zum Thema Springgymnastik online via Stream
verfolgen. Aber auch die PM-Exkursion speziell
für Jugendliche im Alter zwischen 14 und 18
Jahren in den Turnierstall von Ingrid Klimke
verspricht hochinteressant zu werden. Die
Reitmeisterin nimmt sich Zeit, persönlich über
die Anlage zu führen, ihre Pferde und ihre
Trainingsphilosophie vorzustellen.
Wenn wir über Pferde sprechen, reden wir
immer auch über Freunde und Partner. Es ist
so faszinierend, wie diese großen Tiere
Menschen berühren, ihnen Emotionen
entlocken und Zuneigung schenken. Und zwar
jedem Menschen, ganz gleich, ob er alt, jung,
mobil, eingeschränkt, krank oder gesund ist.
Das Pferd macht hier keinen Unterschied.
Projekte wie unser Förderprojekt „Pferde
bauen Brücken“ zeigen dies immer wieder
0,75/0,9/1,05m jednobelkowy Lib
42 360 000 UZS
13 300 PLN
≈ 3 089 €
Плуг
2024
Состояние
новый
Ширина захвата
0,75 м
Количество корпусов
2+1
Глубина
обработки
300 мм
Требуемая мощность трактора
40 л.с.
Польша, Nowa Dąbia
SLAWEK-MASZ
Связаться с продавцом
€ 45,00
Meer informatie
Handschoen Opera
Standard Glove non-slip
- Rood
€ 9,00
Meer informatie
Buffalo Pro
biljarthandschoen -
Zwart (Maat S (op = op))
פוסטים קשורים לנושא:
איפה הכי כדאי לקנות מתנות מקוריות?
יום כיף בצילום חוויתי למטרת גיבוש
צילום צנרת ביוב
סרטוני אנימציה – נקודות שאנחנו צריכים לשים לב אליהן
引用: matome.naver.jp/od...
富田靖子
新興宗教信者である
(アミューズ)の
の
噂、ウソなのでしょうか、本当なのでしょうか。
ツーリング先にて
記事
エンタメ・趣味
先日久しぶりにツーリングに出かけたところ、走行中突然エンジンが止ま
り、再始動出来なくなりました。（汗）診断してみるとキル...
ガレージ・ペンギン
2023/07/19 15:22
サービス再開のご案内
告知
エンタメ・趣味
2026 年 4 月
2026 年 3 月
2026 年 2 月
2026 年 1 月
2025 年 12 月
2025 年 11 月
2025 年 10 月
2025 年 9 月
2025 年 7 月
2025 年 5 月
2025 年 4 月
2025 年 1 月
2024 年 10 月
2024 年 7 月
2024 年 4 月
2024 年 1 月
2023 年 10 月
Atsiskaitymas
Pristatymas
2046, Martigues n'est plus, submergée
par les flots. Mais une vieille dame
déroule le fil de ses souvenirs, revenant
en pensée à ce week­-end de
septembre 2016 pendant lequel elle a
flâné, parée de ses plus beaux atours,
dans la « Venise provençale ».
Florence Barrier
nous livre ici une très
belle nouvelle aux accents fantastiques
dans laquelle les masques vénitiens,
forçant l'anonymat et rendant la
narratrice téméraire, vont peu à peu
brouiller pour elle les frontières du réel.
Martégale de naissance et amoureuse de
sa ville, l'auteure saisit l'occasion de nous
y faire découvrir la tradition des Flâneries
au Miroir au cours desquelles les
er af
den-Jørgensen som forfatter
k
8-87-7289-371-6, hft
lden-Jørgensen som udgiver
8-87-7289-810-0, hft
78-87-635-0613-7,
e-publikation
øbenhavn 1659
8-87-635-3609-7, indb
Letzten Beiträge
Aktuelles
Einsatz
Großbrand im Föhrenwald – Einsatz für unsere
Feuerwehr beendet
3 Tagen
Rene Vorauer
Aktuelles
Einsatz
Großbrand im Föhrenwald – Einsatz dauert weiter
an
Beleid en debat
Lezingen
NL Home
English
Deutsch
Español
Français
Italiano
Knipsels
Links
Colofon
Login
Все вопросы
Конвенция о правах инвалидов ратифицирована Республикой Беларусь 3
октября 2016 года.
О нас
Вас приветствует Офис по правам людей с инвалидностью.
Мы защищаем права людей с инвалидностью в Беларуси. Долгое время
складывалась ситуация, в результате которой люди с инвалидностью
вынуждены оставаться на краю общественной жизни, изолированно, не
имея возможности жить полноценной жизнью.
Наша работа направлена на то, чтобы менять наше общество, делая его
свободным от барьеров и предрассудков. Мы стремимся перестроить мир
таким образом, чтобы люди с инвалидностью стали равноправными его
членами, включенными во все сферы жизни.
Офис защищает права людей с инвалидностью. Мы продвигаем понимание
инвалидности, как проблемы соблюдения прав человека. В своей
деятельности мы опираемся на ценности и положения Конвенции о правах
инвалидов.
-- -- --
Your instructions:
Pick out each line in the material containing "Großbrand".

Solution for this task:
Großbrand im Föhrenwald – Einsatz für unsere
Großbrand im Föhrenwald – Einsatz dauert weiter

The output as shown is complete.